▶ _Task requirements_:
All of the data below should be repeated exactly. Pictures should not be included.

▶ _Records to process_:
◆ ◆ ◆ ◆

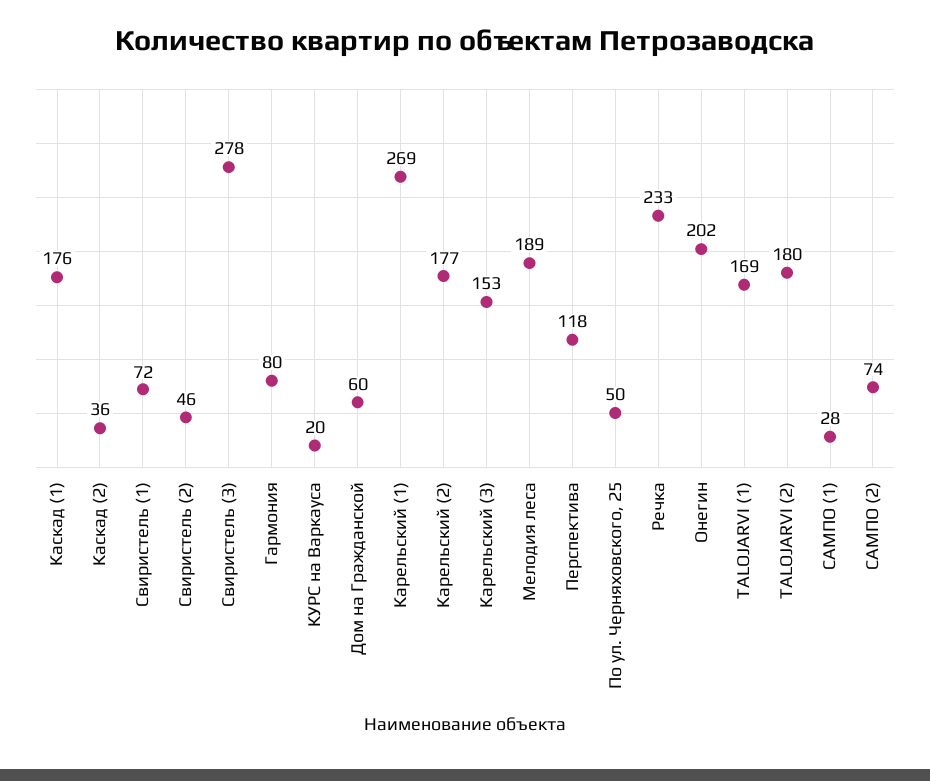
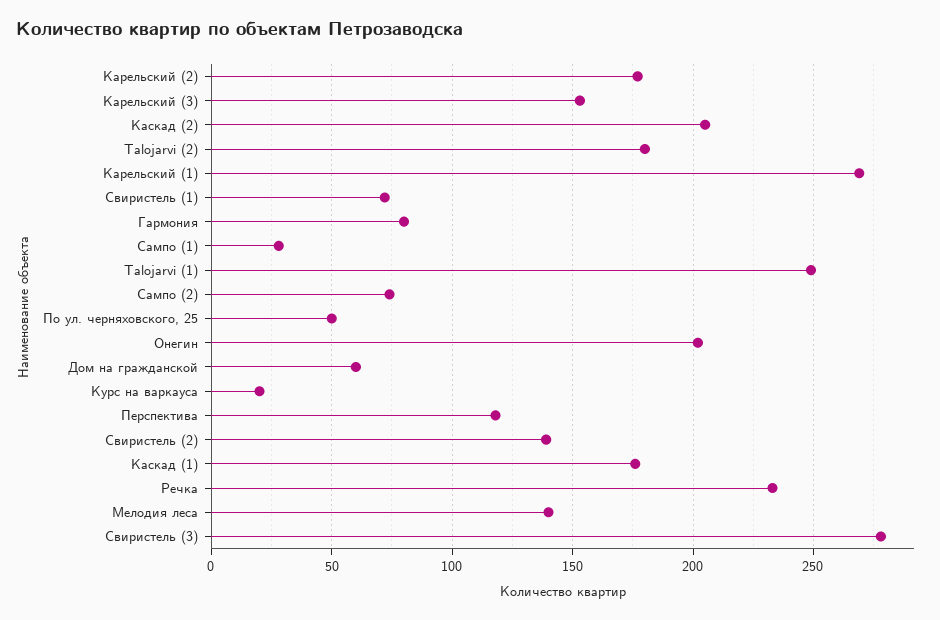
  {
    "Каскад (1)": 176,
-   "Каскад (2)": 36,
+   "Каскад (2)": 205,
    "Свиристель (1)": 72,
-   "Свиристель (2)": 46,
+   "Свиристель (2)": 140,
    "Свиристель (3)": 278,
    "Гармония": 80,
    "КУРС на Варкауса": 20,
    "Дом на Гражданской": 60,
    "Карельский (1)": 269,
    "Карельский (2)": 177,
    "Карельский (3)": 153,
-   "Мелодия леса": 189,
+   "Мелодия леса": 140,
    "Перспектива": 118,
    "По ул. Черняховского, 25": 50,
    "Речка": 233,
    "Онегин": 202,
-   "TALOJARVI (1)": 169,
+   "TALOJARVI (1)": 250,
    "TALOJARVI (2)": 180,
    "САМПО (1)": 28,
    "САМПО (2)": 74
  }

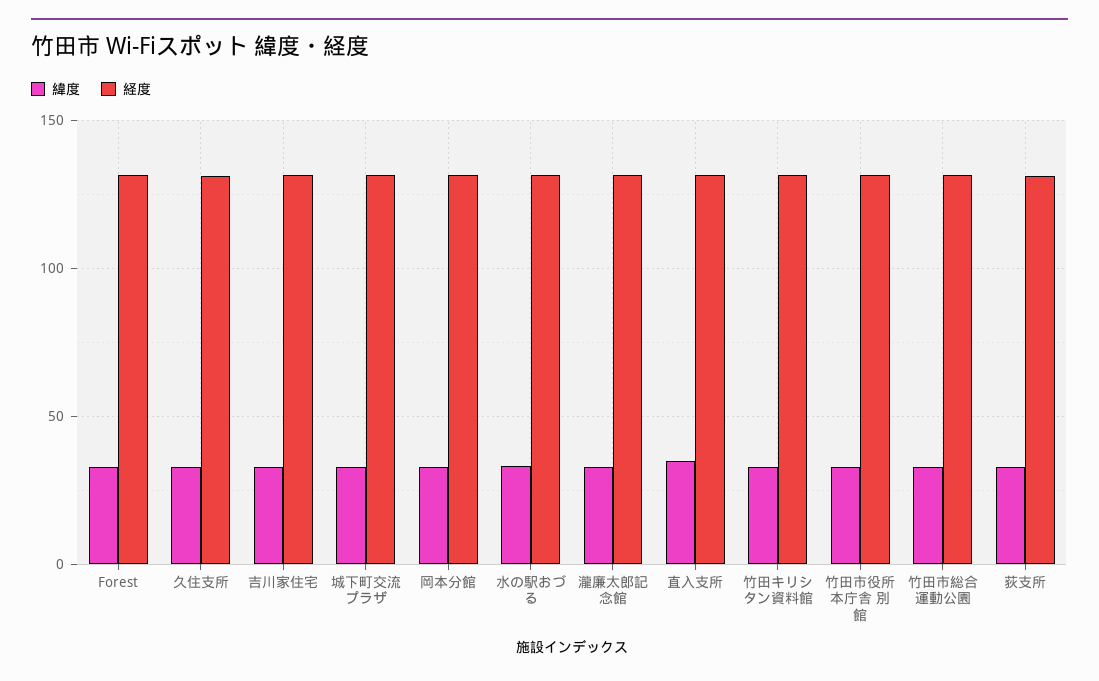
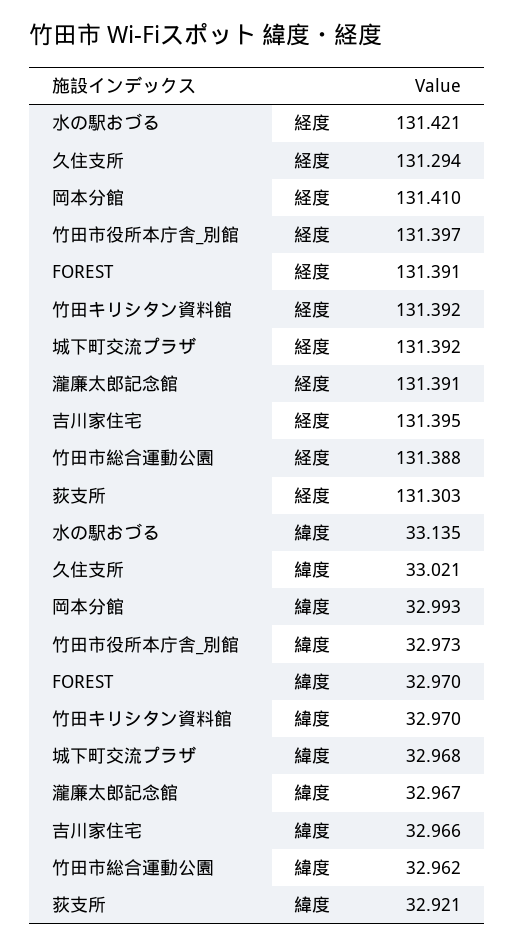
  {
    "緯度": {
      "Forest": 32.97,
      "久住支所": 33.021,
      "吉川家住宅": 32.966,
      "城下町交流プラザ": 32.968,
      "岡本分館": 32.993,
      "水の駅おづる": 33.135,
      "瀧廉太郎記念館": 32.967,
-     "直入支所": 35,
      "竹田キリシタン資料館": 32.97,
      "竹田市役所本庁舎 別館": 32.973,
      "竹田市総合運動公園": 32.962,
      "荻支所": 32.921
    },
    "経度": {
      "Forest": 131.391,
      "久住支所": 131.294,
      "吉川家住宅": 131.395,
      "城下町交流プラザ": 131.392,
      "岡本分館": 131.41,
      "水の駅おづる": 131.421,
      "瀧廉太郎記念館": 131.391,
-     "直入支所": 130,
      "竹田キリシタン資料館": 131.392,
      "竹田市役所本庁舎 別館": 131.397,
      "竹田市総合運動公園": 131.388,
      "荻支所": 131.303
    }
  }

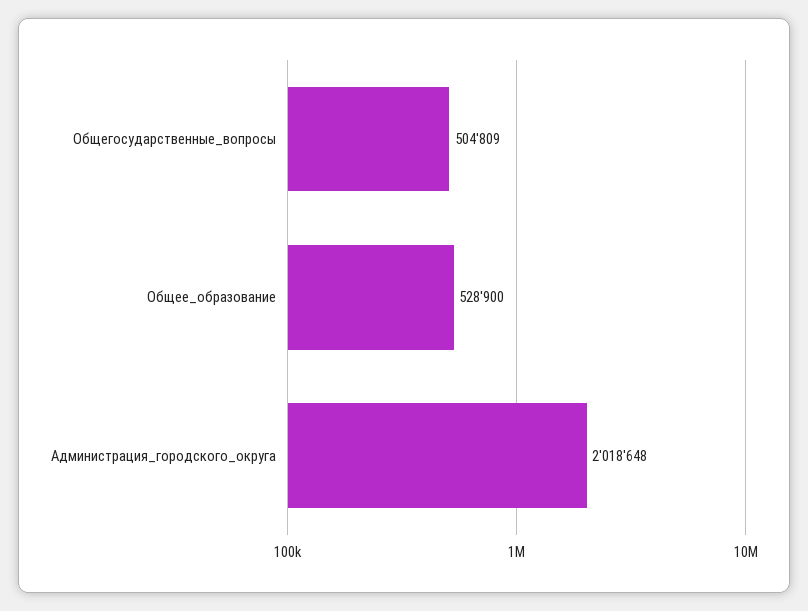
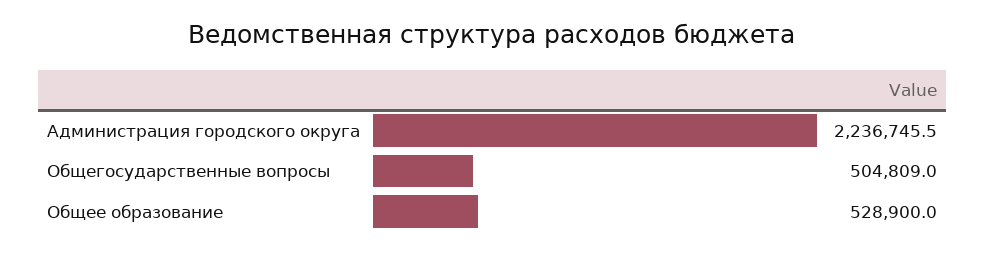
  {
    "Общегосударственные_вопросы": 504809,
    "Общее_образование": 528900,
-   "Администрация_городского_округа": 2018648
+   "Администрация_городского_округа": 2236745.5
  }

◆ ◆ ◆ ◆

▶ _Response to this exercise_:
  {
    "Каскад (1)": 176,
-   "Каскад (2)": 36,
+   "Каскад (2)": 205,
    "Свиристель (1)": 72,
-   "Свиристель (2)": 46,
+   "Свиристель (2)": 140,
    "Свиристель (3)": 278,
    "Гармония": 80,
    "КУРС на Варкауса": 20,
    "Дом на Гражданской": 60,
    "Карельский (1)": 269,
    "Карельский (2)": 177,
    "Карельский (3)": 153,
-   "Мелодия леса": 189,
+   "Мелодия леса": 140,
    "Перспектива": 118,
    "По ул. Черняховского, 25": 50,
    "Речка": 233,
    "Онегин": 202,
-   "TALOJARVI (1)": 169,
+   "TALOJARVI (1)": 250,
    "TALOJARVI (2)": 180,
    "САМПО (1)": 28,
    "САМПО (2)": 74
  }

  {
    "緯度": {
      "Forest": 32.97,
      "久住支所": 33.021,
      "吉川家住宅": 32.966,
      "城下町交流プラザ": 32.968,
      "岡本分館": 32.993,
      "水の駅おづる": 33.135,
      "瀧廉太郎記念館": 32.967,
-     "直入支所": 35,
      "竹田キリシタン資料館": 32.97,
      "竹田市役所本庁舎 別館": 32.973,
      "竹田市総合運動公園": 32.962,
      "荻支所": 32.921
    },
    "経度": {
      "Forest": 131.391,
      "久住支所": 131.294,
      "吉川家住宅": 131.395,
      "城下町交流プラザ": 131.392,
      "岡本分館": 131.41,
      "水の駅おづる": 131.421,
      "瀧廉太郎記念館": 131.391,
-     "直入支所": 130,
      "竹田キリシタン資料館": 131.392,
      "竹田市役所本庁舎 別館": 131.397,
      "竹田市総合運動公園": 131.388,
      "荻支所": 131.303
    }
  }

  {
    "Общегосударственные_вопросы": 504809,
    "Общее_образование": 528900,
-   "Администрация_городского_округа": 2018648
+   "Администрация_городского_округа": 2236745.5
  }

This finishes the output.